# START OF Dataset
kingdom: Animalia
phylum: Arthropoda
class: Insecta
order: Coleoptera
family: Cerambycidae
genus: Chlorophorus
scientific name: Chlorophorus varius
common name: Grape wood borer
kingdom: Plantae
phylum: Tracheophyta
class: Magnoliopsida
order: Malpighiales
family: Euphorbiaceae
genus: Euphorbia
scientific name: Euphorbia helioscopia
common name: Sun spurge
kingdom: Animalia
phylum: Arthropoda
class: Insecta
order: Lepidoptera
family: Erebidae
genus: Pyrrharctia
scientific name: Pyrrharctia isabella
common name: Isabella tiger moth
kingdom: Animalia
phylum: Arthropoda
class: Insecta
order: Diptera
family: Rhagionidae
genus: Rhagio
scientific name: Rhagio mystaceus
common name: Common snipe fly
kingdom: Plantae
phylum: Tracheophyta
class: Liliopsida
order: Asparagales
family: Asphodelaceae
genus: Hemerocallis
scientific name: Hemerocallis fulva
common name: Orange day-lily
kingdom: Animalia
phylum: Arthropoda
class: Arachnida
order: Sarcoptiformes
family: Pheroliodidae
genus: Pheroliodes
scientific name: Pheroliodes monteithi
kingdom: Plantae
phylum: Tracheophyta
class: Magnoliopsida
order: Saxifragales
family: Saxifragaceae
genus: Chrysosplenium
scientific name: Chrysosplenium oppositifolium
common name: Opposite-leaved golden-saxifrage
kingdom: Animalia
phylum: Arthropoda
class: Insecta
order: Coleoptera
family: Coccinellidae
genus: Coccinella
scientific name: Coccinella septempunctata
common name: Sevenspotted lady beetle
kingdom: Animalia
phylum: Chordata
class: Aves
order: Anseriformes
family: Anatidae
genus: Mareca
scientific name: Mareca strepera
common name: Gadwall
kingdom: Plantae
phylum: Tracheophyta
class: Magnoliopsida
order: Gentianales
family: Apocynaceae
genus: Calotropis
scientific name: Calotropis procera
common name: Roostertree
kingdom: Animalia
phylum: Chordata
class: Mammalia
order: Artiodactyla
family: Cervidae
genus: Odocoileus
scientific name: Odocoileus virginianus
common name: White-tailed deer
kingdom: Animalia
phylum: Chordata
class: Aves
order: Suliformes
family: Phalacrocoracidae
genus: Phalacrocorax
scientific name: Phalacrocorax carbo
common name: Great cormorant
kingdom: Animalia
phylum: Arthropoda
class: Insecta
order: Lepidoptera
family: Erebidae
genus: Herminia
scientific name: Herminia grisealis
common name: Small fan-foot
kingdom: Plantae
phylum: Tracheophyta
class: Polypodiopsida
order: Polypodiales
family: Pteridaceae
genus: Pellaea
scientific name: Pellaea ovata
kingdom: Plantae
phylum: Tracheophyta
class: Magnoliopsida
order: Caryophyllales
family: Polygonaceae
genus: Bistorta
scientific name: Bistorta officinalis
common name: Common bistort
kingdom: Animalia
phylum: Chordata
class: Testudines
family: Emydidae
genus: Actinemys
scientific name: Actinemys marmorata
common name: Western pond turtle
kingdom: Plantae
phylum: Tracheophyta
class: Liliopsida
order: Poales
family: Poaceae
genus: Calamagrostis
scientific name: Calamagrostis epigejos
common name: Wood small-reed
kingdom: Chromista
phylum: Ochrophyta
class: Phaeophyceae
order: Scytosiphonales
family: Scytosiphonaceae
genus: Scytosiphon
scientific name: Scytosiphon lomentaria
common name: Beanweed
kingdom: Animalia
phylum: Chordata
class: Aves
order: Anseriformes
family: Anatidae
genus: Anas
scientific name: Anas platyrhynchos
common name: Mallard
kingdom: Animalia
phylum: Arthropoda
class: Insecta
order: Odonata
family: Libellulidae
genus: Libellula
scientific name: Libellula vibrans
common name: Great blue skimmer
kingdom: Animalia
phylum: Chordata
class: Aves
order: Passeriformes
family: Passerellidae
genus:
# END OF Dataset
■ **Problem statement**:
Update the listing above so that every "common name" reads "vernacular name", keeping all other text unchanged.

■ **Answer below**:
kingdom: Animalia
phylum: Arthropoda
class: Insecta
order: Coleoptera
family: Cerambycidae
genus: Chlorophorus
scientific name: Chlorophorus varius
vernacular name: Grape wood borer
kingdom: Plantae
phylum: Tracheophyta
class: Magnoliopsida
order: Malpighiales
family: Euphorbiaceae
genus: Euphorbia
scientific name: Euphorbia helioscopia
vernacular name: Sun spurge
kingdom: Animalia
phylum: Arthropoda
class: Insecta
order: Lepidoptera
family: Erebidae
genus: Pyrrharctia
scientific name: Pyrrharctia isabella
vernacular name: Isabella tiger moth
kingdom: Animalia
phylum: Arthropoda
class: Insecta
order: Diptera
family: Rhagionidae
genus: Rhagio
scientific name: Rhagio mystaceus
vernacular name: Common snipe fly
kingdom: Plantae
phylum: Tracheophyta
class: Liliopsida
order: Asparagales
family: Asphodelaceae
genus: Hemerocallis
scientific name: Hemerocallis fulva
vernacular name: Orange day-lily
kingdom: Animalia
phylum: Arthropoda
class: Arachnida
order: Sarcoptiformes
family: Pheroliodidae
genus: Pheroliodes
scientific name: Pheroliodes monteithi
kingdom: Plantae
phylum: Tracheophyta
class: Magnoliopsida
order: Saxifragales
family: Saxifragaceae
genus: Chrysosplenium
scientific name: Chrysosplenium oppositifolium
vernacular name: Opposite-leaved golden-saxifrage
kingdom: Animalia
phylum: Arthropoda
class: Insecta
order: Coleoptera
family: Coccinellidae
genus: Coccinella
scientific name: Coccinella septempunctata
vernacular name: Sevenspotted lady beetle
kingdom: Animalia
phylum: Chordata
class: Aves
order: Anseriformes
family: Anatidae
genus: Mareca
scientific name: Mareca strepera
vernacular name: Gadwall
kingdom: Plantae
phylum: Tracheophyta
class: Magnoliopsida
order: Gentianales
family: Apocynaceae
genus: Calotropis
scientific name: Calotropis procera
vernacular name: Roostertree
kingdom: Animalia
phylum: Chordata
class: Mammalia
order: Artiodactyla
family: Cervidae
genus: Odocoileus
scientific name: Odocoileus virginianus
vernacular name: White-tailed deer
kingdom: Animalia
phylum: Chordata
class: Aves
order: Suliformes
family: Phalacrocoracidae
genus: Phalacrocorax
scientific name: Phalacrocorax carbo
vernacular name: Great cormorant
kingdom: Animalia
phylum: Arthropoda
class: Insecta
order: Lepidoptera
family: Erebidae
genus: Herminia
scientific name: Herminia grisealis
vernacular name: Small fan-foot
kingdom: Plantae
phylum: Tracheophyta
class: Polypodiopsida
order: Polypodiales
family: Pteridaceae
genus: Pellaea
scientific name: Pellaea ovata
kingdom: Plantae
phylum: Tracheophyta
class: Magnoliopsida
order: Caryophyllales
family: Polygonaceae
genus: Bistorta
scientific name: Bistorta officinalis
vernacular name: Common bistort
kingdom: Animalia
phylum: Chordata
class: Testudines
family: Emydidae
genus: Actinemys
scientific name: Actinemys marmorata
vernacular name: Western pond turtle
kingdom: Plantae
phylum: Tracheophyta
class: Liliopsida
order: Poales
family: Poaceae
genus: Calamagrostis
scientific name: Calamagrostis epigejos
vernacular name: Wood small-reed
kingdom: Chromista
phylum: Ochrophyta
class: Phaeophyceae
order: Scytosiphonales
family: Scytosiphonaceae
genus: Scytosiphon
scientific name: Scytosiphon lomentaria
vernacular name: Beanweed
kingdom: Animalia
phylum: Chordata
class: Aves
order: Anseriformes
family: Anatidae
genus: Anas
scientific name: Anas platyrhynchos
vernacular name: Mallard
kingdom: Animalia
phylum: Arthropoda
class: Insecta
order: Odonata
family: Libellulidae
genus: Libellula
scientific name: Libellula vibrans
vernacular name: Great blue skimmer
kingdom: Animalia
phylum: Chordata
class: Aves
order: Passeriformes
family: Passerellidae
genus:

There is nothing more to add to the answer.